Podzielam pogląd, że "gruba kreska" na tamte czasy była jedynym rozsądnym wyjściem i obroną przeciw silnej radykalizcji postaw politycznych. Nie brakowałe wtedy polityków gotowych "powywieszać komunistów na latarniach", a to, szybkim krokiem mogło prowadzić do anarchii(przykład Rumuński). A przypominam, że wtedy w Polsce stacjonowało obce wojsko, że Polska była jeszcze formalnie w militarnym i gospodarczym sojuszu z ZSRR.
Nie wątpię, że w tamtym okresie było spore lobby polityczne, któremu zależało na blokowaniu lustracji i dekomunizacji. Główni zwolennicy zwalczania komunizmu poniekąd też sami skompromitowali ideę lustracji w czasie upadku rządu Olszewskiego czyniąc z niej element walki politycznej ze swoim obozem, a nie z byłymi komunistami. Dzieki temu praktycznie na własne życzenie na długie lata zablokowali lustrację oddając władzę lewicy.
To dało czas na okrzepnięcie, strach minął, a różne szumowiny uzbroiły się w informację zawarte w teczkach.

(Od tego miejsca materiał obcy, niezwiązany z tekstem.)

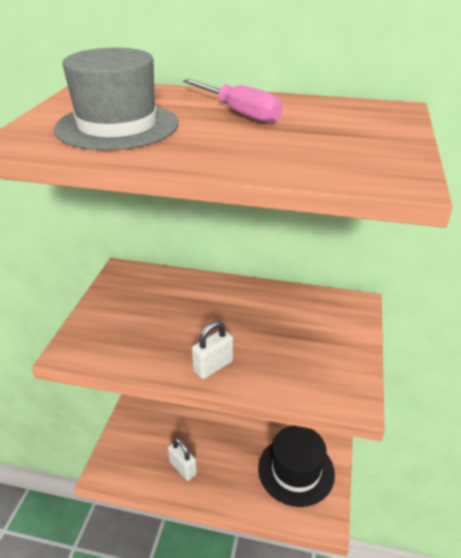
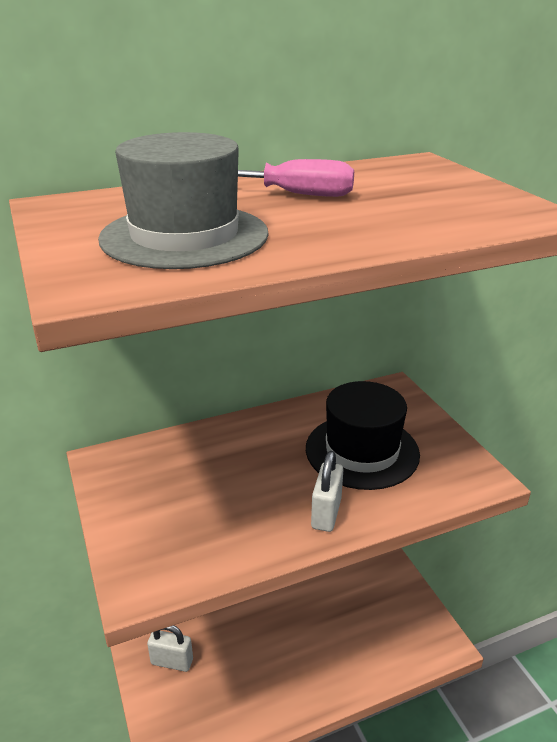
camera: 35 degrees left, 5 degrees down
(183, 468) = (261, 684): white padlock -> white padlock (172, 661)
(296, 470) = (378, 612): black hat -> black hat (362, 451)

Dziś... lustracja przybrała kształt karykaturalny. Idea instytucji zaufania publicznego kierującej sprawami lustracji(a taką przecież ma być IPN) nie zdała egzaminu. IPN nie obronił się przed zarzutami bezstronności. O łatwości "uszycia" komuś agenturalnej przeszłości powiedziano w tym wątku sporo.
Być może wyjściem jest uznanie za agentów tylko tych, na których są naprawdę mocne kwity w archiwach, a resztę jednym ruchem pióra uznać za nie-agentów.
Ale to oczywiście tylko koślawe szukanie wyjścia, a nie rozwiązanie problemu. Temat się sam wyczerpie, gdy ludzie z pokolenia Wykidajły osiągną wiek emerytalny, do tego czasu pewnie jeszcze wiele smrodu przyniasie nam polska rzeczywistośc lustracyjna.
Sekatorze, cytujesz Gaucka, pokazując, że można było w miarę gładko przeprowadzić procesy lustracji. Ale weź pod uwagę sprawę w szerszym kontekscie. NRD błyskawicznie stała się częścią zachodnich instytucji, zachodnia marka szeroką strugą płynęła na pomoc gospodarce. Te okoliczności, moim zdaniem, znacznie ułatwiły przeprowadzenie rozliczeń z przeszłością.